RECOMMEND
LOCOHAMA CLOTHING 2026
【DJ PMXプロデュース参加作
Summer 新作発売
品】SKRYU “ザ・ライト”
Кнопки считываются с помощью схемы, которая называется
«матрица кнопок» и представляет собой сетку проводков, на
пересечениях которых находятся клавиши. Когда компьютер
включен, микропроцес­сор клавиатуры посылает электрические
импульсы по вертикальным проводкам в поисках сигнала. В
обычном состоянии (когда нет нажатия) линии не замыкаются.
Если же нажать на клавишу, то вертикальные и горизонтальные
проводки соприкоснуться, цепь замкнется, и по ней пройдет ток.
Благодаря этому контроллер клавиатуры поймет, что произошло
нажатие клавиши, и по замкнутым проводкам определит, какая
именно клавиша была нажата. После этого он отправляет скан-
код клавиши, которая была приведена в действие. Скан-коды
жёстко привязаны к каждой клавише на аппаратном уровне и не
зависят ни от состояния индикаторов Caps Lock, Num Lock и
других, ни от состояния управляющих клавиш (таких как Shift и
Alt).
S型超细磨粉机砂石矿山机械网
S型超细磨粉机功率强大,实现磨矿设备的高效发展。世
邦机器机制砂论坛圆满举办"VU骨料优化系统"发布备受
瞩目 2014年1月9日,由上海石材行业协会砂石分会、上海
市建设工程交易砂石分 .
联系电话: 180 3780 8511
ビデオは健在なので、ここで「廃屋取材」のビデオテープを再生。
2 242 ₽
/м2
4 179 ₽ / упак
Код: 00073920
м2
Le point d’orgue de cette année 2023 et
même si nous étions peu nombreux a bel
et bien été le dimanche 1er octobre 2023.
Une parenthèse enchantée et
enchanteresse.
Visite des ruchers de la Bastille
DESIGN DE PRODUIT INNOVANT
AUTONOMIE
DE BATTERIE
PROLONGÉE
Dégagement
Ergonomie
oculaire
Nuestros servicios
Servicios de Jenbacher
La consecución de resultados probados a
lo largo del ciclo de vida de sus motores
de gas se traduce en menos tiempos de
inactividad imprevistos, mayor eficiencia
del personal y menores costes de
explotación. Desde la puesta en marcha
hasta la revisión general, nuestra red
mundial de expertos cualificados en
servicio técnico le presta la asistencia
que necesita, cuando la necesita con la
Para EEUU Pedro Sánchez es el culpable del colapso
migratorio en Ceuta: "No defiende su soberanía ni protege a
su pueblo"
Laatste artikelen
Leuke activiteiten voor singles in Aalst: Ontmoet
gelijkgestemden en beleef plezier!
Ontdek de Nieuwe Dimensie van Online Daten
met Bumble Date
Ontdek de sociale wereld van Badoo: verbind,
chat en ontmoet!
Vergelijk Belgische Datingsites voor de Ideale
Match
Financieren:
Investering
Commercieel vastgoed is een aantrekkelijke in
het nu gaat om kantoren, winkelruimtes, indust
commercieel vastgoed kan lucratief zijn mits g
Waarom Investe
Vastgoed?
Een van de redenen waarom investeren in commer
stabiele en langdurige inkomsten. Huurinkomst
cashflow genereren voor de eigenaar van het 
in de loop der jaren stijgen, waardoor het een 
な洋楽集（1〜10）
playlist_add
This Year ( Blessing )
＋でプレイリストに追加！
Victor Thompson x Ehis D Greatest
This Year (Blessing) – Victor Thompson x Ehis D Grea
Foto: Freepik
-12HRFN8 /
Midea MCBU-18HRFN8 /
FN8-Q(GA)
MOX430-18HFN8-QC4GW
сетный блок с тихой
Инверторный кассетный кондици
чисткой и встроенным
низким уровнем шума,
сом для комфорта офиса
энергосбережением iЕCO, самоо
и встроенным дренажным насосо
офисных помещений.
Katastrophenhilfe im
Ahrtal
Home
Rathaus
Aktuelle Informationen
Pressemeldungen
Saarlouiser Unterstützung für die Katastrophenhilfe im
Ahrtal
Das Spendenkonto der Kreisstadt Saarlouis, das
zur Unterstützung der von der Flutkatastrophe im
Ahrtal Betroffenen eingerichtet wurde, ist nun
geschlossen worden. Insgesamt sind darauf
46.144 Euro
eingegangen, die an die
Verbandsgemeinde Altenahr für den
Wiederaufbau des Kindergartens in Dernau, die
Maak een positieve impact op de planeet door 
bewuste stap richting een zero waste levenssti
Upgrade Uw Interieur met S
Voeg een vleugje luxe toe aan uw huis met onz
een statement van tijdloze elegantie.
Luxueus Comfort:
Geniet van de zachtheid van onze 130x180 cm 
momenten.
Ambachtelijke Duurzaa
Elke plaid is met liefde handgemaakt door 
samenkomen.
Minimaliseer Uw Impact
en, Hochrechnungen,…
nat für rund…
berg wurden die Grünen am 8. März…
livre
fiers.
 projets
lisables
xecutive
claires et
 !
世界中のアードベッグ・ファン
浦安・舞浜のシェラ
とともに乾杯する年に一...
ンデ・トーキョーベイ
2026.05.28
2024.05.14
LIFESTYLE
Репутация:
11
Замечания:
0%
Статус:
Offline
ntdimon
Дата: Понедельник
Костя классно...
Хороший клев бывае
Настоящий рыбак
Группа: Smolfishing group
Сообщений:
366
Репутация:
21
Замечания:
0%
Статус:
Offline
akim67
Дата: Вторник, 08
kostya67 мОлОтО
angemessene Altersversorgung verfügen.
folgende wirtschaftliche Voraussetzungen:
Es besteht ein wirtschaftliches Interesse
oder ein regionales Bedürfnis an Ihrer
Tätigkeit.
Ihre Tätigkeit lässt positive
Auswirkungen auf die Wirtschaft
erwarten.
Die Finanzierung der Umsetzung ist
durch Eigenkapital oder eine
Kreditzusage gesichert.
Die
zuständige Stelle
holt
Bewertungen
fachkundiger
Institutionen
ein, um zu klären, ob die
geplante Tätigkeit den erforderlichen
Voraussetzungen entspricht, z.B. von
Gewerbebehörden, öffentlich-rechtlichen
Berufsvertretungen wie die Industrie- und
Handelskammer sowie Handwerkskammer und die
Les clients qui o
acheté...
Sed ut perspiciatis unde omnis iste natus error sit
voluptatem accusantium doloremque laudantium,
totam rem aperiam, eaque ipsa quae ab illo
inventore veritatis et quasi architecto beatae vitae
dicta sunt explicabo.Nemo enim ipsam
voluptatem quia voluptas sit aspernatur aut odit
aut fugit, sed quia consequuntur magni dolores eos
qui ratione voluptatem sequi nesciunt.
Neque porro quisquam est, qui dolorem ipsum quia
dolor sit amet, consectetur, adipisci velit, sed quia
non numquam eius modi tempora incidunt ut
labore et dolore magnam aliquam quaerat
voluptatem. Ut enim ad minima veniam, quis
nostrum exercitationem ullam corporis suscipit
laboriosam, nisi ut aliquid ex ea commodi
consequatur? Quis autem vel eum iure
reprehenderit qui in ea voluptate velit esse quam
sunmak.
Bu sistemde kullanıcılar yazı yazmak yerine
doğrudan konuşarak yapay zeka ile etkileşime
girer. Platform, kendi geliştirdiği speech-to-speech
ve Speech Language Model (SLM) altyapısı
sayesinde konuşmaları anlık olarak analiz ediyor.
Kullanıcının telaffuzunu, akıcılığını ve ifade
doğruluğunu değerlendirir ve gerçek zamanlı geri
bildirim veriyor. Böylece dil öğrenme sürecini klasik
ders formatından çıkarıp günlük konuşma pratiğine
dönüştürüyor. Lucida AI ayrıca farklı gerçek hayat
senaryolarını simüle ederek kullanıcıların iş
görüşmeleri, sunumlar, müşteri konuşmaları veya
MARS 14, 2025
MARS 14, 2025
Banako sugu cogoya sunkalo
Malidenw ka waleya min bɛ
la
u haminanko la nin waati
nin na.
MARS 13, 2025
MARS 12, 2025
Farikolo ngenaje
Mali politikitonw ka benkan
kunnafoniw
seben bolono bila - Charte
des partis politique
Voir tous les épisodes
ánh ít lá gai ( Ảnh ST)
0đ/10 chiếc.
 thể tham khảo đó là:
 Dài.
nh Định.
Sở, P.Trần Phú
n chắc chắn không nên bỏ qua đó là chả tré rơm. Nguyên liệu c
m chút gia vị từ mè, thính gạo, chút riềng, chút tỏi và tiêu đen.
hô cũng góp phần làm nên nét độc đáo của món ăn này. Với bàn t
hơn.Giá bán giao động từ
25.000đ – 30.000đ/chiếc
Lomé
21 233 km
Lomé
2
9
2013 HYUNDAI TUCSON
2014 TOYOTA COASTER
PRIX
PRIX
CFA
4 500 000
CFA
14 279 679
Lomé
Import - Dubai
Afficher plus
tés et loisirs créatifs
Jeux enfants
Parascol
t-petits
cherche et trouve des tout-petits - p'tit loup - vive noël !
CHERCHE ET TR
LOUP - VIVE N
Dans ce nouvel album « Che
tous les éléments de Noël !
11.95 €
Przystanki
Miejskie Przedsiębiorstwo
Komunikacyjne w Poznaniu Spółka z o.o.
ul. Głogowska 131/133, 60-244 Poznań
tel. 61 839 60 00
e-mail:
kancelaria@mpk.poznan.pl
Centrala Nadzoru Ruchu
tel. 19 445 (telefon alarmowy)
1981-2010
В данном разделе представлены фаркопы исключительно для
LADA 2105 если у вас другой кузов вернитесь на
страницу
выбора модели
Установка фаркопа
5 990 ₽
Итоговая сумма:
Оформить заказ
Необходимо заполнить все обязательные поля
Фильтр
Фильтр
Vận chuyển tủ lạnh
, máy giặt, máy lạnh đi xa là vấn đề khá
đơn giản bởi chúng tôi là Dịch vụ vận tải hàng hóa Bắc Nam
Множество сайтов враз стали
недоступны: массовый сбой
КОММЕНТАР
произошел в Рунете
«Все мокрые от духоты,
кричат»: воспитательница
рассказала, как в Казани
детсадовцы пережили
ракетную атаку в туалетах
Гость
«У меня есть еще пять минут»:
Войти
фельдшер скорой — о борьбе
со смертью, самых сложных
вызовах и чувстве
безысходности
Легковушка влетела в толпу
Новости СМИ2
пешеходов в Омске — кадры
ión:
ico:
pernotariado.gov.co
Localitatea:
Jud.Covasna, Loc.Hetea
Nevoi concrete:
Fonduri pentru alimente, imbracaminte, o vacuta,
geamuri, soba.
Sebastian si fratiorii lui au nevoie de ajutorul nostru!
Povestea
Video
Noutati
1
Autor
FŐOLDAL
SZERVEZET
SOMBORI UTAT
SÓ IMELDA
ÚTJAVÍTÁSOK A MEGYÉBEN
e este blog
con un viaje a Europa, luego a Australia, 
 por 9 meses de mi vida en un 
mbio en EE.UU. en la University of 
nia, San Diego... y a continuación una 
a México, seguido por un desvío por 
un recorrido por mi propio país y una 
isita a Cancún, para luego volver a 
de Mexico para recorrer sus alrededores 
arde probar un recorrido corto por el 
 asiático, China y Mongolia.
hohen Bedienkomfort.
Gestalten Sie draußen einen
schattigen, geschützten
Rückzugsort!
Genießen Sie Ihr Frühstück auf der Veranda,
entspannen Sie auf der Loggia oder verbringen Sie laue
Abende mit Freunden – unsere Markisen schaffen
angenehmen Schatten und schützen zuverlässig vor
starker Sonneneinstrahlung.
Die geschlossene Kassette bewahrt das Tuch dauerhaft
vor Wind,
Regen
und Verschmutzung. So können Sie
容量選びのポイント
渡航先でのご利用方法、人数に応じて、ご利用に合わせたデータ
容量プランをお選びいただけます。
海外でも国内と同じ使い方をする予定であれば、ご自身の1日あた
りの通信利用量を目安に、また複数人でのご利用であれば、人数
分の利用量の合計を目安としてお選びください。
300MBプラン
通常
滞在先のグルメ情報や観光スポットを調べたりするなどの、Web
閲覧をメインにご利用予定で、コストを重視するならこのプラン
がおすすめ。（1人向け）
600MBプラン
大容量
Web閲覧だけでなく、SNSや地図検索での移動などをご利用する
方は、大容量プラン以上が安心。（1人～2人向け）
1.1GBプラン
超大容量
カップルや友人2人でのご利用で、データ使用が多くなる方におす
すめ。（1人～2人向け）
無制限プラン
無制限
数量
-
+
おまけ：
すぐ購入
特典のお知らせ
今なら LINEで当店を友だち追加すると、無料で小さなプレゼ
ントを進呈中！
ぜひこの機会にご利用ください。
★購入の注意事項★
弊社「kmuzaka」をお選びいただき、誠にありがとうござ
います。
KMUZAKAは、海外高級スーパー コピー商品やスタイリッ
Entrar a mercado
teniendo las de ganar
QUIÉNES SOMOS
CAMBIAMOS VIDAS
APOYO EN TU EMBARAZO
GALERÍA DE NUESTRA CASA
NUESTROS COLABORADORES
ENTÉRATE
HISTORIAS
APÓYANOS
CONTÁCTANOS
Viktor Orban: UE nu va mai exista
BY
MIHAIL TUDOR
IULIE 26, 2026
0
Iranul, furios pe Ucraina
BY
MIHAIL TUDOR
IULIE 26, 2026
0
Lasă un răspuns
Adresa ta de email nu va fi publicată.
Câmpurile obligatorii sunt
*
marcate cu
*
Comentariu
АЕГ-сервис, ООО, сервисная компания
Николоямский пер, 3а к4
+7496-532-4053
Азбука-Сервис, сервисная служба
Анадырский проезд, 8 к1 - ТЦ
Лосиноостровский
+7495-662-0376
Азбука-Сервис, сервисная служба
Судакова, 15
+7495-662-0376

_EXERCISE_: Reproduce the lines word for word, starting at the first line and ending with the line that contains "Если же нажать", including that line.

_YOUR SOLUTION_:
RECOMMEND
LOCOHAMA CLOTHING 2026
【DJ PMXプロデュース参加作
Summer 新作発売
品】SKRYU “ザ・ライト”
Кнопки считываются с помощью схемы, которая называется
«матрица кнопок» и представляет собой сетку проводков, на
пересечениях которых находятся клавиши. Когда компьютер
включен, микропроцес­сор клавиатуры посылает электрические
импульсы по вертикальным проводкам в поисках сигнала. В
обычном состоянии (когда нет нажатия) линии не замыкаются.
Если же нажать на клавишу, то вертикальные и горизонтальные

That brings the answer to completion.